ESTRO 2024 - Abstract Book

S4031

Physics - Inter-fraction motion management and offline adaptive radiotherapy

ESTRO 2024

1 Leeds Teaching Hospitals NHS Trust, Medical Physics, Leeds, United Kingdom. 2 RaySearch Laboratories, Research, Stockholm, Sweden. 3 Leeds Teaching Hospitals NHS Trust, Clinical Oncology, Leeds, United Kingdom. 4 University of Leeds, Leeds Institute of Medical Research at St James’s, Leeds, United Kingdom

Purpose/Objective:

Transferring dose from a primary to a secondary scan is prone to uncertainties. Precise knowledge of mapped dose is essential when making informed decisions about organ at risk (OAR) dose limits. Most dose mapping methodologies do not take account of uncertainties in image registration [1,2]. The current work aims to rectify this by using estimates of OAR deformation errors, to inform OAR dose resampling and create a robust mapped organ dose (RMOD).

Material/Methods:

Figure 1 shows an overview of the RMOD process.

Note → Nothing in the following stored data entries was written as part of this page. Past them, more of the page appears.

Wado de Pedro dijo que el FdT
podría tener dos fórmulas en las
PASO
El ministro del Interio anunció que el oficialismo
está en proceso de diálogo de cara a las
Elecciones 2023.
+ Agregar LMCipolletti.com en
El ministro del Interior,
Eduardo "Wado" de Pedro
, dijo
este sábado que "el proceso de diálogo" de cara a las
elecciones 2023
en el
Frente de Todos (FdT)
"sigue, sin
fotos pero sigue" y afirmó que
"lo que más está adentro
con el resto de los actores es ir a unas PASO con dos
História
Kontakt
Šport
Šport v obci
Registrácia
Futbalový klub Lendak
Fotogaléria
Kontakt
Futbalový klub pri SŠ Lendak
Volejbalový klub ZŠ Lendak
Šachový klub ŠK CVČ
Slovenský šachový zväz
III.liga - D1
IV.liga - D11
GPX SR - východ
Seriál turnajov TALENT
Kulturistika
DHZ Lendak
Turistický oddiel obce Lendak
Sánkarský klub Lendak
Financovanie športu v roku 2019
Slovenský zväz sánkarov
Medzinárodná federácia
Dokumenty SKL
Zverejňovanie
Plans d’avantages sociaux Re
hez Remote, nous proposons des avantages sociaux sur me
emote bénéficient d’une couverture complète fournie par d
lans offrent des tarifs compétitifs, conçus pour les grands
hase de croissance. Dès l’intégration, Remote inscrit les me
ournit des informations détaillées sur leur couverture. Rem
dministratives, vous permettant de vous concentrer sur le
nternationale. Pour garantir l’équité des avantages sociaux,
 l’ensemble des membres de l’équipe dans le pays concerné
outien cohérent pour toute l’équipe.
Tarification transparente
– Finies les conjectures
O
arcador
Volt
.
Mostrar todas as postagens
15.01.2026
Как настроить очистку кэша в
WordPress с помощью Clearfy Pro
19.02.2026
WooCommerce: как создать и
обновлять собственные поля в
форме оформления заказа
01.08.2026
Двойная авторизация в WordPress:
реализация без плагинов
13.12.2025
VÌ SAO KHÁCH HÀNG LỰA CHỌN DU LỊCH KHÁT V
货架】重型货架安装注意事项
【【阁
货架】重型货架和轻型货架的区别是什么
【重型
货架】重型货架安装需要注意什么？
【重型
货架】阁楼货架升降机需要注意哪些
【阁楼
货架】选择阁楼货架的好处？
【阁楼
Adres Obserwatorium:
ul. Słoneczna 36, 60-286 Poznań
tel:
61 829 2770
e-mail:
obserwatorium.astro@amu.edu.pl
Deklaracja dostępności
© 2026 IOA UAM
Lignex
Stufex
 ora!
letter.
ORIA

In brief, this approach uses the difference between a global deformation (approach #2 below) and individual structure-only OAR deformation (#3). From the difference in these deformations, all OAR voxels are assigned an individual resampling uncertainty vector (Dv), from which an ovoid resampling kernel is generated. The position of the kernel centre is assigned as the voxel coordinate, mapped using the inverted individual OAR deformation (#3) back to the primary scan. The kernel is then used to resample doses from within the primary scan OAR contour. Resampled maximum doses based on this information represents a worst case for the mapped OAR dose at each voxel.